Description of the task >> Copy the material below line for line, with every word, spelling, and line break unchanged.

*** Provided information ***

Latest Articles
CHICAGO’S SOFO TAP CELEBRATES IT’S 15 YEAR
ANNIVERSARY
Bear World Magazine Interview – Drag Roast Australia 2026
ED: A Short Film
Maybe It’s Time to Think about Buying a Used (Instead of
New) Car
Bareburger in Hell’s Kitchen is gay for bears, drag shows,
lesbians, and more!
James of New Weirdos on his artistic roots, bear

*** End of Provided information ***

Task result >>
Latest Articles
CHICAGO’S SOFO TAP CELEBRATES IT’S 15 YEAR
ANNIVERSARY
Bear World Magazine Interview – Drag Roast Australia 2026
ED: A Short Film
Maybe It’s Time to Think about Buying a Used (Instead of
New) Car
Bareburger in Hell’s Kitchen is gay for bears, drag shows,
lesbians, and more!
James of New Weirdos on his artistic roots, bear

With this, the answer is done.